Quick Decision Guide

Critical business operation (payment, inventory)? → Choose CP

  • Consistency non-negotiable
  • Availability sacrificed during partition
  • Example: "Transaction failed" > "Transaction processed twice"

User-facing feature (feed, recommendations)? → Choose AP

  • Availability critical
  • Eventual consistency acceptable
  • Example: "Here's your stale feed" > "Feed unavailable"
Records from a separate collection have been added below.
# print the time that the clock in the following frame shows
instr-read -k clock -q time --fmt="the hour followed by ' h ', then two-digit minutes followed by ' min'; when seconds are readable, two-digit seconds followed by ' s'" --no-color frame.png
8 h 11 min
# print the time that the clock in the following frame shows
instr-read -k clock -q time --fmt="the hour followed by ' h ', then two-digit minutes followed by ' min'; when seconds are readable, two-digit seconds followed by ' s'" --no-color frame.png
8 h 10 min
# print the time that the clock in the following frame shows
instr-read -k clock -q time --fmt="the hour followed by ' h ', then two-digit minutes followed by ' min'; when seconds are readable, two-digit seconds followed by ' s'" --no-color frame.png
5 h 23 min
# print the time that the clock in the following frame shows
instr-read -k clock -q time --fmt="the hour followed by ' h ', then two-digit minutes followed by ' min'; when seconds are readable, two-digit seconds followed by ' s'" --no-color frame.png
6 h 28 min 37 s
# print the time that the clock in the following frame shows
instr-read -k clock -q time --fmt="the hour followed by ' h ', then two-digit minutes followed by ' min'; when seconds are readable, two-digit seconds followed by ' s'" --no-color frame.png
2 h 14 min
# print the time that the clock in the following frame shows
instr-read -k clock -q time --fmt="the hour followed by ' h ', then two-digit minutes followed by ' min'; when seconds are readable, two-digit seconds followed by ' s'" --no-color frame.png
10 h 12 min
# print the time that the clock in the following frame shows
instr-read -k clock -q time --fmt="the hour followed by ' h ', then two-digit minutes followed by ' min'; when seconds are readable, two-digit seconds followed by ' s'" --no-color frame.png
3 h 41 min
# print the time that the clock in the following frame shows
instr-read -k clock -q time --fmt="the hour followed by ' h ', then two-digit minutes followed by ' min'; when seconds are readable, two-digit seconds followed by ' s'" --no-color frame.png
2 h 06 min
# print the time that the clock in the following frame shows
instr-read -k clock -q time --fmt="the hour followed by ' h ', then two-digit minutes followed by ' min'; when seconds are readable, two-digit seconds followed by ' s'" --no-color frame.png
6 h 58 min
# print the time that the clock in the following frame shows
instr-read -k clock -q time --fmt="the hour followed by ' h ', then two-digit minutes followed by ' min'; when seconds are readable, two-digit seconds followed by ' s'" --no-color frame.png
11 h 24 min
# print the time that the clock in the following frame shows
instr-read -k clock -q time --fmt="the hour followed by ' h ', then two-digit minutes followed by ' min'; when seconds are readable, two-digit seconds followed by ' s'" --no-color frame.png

Read-heavy, write-infrequent (static content)? → Choose AP + Caching

  • Cache widely
  • Eventual consistency from cache to database
  • Low latency, acceptable staleness

Real-time coordination (distributed transactions)? → Choose CP

  • Cannot tolerate inconsistency
  • Partition means system stops
  • Example: Banking, stock trading

Conclusion

CAP theorem is not a limitation—it's a guide. Acknowledge which property you're sacrificing, design your system accordingly, and document the choice. The best distributed systems teams spend less time debating CAP theory and more time testing actual behavior during partitions. Know your system's CAP choice cold, and you'll make better architecture decisions.

References

  • Brewer, E. A. (2000). "Towards Robust Distributed Systems". PODC Keynote.
  • Gilbert, S., & Lynch, N. A. (2002). "Brewer's Conjecture and the Feasibility of Consistent, Available, Partition-Tolerant Web Services". ACM SIGACT News.
  • Kleppmann, M. (2019). "CAP Twelve Years Later: How the 'Rules' Have Changed". IEEE Computer Magazine.
  • Vogels, W. (2008). "Eventually Consistent". Communications of the ACM.
  • Corbett, J. C., et al. (2013). "Spanner: Google's Globally-Distributed Database". OSDI.
  • Abadi, D. (2012). "Consistency Tradeoffs in Modern Distributed Database System Design". IEEE Computer Magazine.
  • Lynch, N. A., & Gilbert, S. (2012). "Brewer's Conjecture and the Feasibility of Consistent, Available, Partition-Tolerant Web Services". ACM SIGACT News 33.2 (2002): 51-59.